── Data in this exercise ──

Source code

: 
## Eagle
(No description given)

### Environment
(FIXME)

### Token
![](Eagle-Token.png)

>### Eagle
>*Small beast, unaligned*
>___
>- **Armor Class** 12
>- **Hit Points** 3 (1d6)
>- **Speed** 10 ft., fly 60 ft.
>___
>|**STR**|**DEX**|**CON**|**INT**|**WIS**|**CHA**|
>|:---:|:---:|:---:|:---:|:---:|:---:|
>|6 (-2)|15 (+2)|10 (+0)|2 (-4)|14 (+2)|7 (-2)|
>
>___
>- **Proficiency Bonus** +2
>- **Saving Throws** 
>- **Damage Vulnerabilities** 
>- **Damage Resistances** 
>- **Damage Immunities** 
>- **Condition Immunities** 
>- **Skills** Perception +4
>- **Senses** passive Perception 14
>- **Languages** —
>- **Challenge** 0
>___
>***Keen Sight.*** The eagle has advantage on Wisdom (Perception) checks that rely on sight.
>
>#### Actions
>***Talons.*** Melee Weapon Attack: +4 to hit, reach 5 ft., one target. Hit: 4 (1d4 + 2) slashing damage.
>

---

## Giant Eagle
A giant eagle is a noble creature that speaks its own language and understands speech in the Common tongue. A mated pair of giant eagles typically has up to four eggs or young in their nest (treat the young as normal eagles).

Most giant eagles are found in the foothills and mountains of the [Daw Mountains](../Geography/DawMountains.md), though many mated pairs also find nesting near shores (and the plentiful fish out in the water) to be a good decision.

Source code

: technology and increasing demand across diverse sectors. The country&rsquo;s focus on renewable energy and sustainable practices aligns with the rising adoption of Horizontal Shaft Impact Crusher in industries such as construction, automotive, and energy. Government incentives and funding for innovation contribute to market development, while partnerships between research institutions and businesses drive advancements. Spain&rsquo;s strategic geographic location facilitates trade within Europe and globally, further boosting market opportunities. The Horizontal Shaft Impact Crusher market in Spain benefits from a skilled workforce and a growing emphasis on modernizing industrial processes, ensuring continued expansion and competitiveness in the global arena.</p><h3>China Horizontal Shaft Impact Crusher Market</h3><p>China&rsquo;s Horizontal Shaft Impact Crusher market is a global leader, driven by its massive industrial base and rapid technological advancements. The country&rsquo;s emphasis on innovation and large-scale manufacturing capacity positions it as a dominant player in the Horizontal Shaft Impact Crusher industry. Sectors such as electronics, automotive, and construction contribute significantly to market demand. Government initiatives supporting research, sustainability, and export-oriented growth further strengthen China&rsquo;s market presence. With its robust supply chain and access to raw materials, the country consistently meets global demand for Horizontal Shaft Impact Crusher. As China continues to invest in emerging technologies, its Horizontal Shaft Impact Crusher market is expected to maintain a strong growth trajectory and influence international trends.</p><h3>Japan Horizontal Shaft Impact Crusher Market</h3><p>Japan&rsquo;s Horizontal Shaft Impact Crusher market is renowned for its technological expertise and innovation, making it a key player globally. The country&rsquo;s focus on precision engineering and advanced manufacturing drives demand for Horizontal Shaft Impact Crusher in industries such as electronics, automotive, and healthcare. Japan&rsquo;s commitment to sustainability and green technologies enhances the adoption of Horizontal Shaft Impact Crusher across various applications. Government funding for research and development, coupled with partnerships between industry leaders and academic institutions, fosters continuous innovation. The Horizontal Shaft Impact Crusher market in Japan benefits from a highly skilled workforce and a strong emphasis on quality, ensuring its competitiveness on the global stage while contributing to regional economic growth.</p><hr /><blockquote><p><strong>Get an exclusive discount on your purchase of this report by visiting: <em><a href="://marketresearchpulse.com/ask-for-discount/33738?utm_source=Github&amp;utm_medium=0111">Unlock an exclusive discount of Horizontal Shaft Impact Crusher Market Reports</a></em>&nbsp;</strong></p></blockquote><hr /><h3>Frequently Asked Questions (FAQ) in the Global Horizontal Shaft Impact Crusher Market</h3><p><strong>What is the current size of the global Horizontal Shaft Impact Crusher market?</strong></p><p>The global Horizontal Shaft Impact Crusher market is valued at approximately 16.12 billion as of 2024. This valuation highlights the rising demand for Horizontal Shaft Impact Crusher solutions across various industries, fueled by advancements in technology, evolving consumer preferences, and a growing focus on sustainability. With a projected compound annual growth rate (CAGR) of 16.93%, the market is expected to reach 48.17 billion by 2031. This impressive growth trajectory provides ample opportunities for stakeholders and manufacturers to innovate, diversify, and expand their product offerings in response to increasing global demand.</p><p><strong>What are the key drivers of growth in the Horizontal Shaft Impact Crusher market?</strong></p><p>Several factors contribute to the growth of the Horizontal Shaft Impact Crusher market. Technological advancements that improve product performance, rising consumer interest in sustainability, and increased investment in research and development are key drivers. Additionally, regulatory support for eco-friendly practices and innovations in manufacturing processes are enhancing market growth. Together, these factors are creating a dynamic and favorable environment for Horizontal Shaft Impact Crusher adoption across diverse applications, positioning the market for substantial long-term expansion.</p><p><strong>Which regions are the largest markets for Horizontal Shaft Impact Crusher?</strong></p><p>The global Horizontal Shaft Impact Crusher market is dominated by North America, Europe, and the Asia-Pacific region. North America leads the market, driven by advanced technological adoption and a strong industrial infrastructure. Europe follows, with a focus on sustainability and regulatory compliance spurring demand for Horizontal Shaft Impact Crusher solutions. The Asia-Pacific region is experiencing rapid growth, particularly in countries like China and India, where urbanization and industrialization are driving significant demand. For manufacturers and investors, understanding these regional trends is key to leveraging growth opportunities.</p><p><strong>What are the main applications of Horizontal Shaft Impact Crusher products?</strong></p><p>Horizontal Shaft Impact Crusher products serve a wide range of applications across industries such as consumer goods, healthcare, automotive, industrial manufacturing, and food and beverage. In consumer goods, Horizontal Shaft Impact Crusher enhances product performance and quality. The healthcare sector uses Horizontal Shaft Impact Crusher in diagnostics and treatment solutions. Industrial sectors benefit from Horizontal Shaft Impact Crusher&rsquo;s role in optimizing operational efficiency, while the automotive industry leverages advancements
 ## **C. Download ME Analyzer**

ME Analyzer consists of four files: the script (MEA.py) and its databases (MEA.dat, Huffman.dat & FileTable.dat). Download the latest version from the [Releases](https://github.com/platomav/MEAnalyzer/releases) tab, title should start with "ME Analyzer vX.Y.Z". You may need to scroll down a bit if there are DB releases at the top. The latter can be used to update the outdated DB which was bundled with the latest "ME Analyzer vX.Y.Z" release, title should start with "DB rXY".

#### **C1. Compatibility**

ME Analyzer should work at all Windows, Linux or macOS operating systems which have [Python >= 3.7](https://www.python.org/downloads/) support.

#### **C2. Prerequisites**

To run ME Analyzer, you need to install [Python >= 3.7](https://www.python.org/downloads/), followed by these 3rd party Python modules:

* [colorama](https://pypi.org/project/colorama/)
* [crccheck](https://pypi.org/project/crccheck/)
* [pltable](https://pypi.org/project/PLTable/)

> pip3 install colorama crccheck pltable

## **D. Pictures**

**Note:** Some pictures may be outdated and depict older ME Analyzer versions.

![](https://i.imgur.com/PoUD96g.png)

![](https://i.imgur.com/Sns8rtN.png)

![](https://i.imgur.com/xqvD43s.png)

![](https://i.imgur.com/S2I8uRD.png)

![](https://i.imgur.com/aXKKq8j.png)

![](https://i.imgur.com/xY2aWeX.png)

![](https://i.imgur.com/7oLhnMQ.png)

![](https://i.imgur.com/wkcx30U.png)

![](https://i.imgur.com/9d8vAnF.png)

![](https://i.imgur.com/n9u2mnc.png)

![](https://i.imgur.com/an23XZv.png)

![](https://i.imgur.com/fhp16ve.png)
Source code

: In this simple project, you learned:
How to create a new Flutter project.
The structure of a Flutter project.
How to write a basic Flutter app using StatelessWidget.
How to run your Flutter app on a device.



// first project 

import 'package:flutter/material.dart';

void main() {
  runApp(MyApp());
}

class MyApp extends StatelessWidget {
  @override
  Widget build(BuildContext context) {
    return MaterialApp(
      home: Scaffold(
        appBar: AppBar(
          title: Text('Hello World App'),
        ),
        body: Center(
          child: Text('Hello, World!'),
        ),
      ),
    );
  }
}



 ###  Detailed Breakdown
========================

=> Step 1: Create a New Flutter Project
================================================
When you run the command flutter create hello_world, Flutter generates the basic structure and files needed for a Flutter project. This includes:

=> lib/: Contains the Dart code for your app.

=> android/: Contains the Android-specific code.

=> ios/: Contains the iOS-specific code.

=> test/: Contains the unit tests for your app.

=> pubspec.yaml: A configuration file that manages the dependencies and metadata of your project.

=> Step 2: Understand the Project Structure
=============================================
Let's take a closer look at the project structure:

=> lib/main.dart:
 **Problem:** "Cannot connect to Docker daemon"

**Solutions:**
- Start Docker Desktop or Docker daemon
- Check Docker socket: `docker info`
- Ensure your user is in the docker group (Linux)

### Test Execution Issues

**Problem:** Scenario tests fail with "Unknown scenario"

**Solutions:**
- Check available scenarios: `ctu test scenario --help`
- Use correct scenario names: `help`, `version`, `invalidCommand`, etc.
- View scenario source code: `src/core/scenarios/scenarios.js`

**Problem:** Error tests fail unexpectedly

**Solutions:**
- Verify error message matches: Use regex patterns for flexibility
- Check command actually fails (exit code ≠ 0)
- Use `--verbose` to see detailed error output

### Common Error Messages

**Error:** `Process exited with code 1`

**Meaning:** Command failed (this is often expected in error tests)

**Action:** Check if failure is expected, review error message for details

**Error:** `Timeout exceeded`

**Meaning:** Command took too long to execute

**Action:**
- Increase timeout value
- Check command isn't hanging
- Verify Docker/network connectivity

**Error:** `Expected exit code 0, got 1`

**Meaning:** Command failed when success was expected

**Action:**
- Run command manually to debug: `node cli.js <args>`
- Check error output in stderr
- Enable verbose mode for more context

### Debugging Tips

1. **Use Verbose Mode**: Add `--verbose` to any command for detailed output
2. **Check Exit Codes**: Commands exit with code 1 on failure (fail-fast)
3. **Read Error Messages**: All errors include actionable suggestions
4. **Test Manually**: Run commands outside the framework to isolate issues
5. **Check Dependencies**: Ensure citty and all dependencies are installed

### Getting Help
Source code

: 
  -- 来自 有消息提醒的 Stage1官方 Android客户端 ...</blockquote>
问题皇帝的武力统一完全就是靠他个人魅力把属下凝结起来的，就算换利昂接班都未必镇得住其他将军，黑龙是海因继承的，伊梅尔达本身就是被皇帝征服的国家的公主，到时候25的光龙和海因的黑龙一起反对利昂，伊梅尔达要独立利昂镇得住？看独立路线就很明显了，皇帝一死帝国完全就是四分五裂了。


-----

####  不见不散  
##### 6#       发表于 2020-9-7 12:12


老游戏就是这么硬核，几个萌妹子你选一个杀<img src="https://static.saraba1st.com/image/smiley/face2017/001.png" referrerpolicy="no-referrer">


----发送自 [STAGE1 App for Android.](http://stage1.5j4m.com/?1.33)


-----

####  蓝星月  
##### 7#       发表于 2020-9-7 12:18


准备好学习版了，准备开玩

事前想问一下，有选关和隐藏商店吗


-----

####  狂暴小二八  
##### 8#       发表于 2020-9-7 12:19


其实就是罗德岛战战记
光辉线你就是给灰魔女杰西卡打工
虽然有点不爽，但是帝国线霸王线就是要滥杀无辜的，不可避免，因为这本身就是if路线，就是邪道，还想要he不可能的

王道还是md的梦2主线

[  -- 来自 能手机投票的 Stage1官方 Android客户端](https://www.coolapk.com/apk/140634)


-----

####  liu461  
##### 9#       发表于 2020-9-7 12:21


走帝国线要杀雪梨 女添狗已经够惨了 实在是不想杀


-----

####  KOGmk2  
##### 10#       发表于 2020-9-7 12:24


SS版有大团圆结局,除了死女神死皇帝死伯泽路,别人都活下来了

───

If a line of the records includes the string "tests", copy it out.

=> test/: Contains the unit tests for your app.
**Problem:** Scenario tests fail with "Unknown scenario"
**Problem:** Error tests fail unexpectedly
**Meaning:** Command failed (this is often expected in error tests)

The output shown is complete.